Data submitted and received
Here are the different types of data submitted to and received from Gemini:
- Usage statistics: Data specifying how you use Android Studio and its related tools, such as how you use features and resource usage. This includes software identifiers internal to Studio such as package names, class names, and plugin configuration. You can enable or disable this sharing from File (Android Studio on macOS) > Settings > Appearance & Behavior > Data Sharing.
- Prompts and responses: The questions that you ask Gemini, including any input information or code that you submit to Gemini to analyze or complete, are called prompts. The answers or code completions that you receive from Gemini are called responses.
- Feedback signals: Thumbs up and down votes and any other feedback that you provide.
- Context (optional): Gemini might send additional information from your codebase such as pieces of your code, file types, and any other information that might be necessary to provide context to the Large language Model (LLM). This helps Gemini provide higher quality and relevant responses. This also lets Gemini provide additional experimental capabilities such as AI code completion.
Developer choice
By default, Gemini can't see the code in the editor window and only uses the prompts and conversation history in the chatbot to respond. However, you can opt in to sharing context from your codebase to enable higher quality responses and access to experimental features such as AI code completion.
There are three mechanisms used to control sharing your project's source code for the purposes of providing context to Gemini:
Global settings
Studio's provides a global opt in preference under File (Android Studio on macOS) > Settings > Tools > Gemini, specifying whether source code may sent to Gemini servers in order to provide context awareness.
Choose different options for each project
If "Ask to decide per project" is selected in Studio's Gemini settings, a dialog
is displayed the first time each project is opened asking whether context
awareness should be enabled for that project. This setting is saved in the
project's .idea
directory.
Source-code level restrictions
Adding an .aiexclude
file into your project's source code directory provides
more granular control over which files are eligible to be used as context for AI
models.
Learn more about the .aiexclude format.
FAQ
How and when does Gemini cite sources in its responses?

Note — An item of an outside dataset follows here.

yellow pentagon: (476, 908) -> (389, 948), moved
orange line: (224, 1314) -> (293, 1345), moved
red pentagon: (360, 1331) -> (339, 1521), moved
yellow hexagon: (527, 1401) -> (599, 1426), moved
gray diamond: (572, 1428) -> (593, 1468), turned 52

AI coding in Android Studio, like some other standalone LLM experiences, is intended to generate original content and not replicate existing content at length. We've designed our systems to limit the chances of this occurring, and we will continue to improve how these systems function. If Gemini directly quotes at length from a source, it cites that source.
Can I access Gemini without sharing context?
Yes. By default, Gemini can't see the code in the editor window and only uses the prompts and conversation history in the chatbot to respond. However, you can opt in to sharing context from your codebase to enable higher quality responses and access to experimental features such as AI code completion.
How can I give feedback about a specific AI response?
To help us improve, rate the generated output with a thumbs up or down. If you get an AI response that you feel is unsafe, not helpful, inaccurate, or bad for any other reason, let us know by submitting feedback.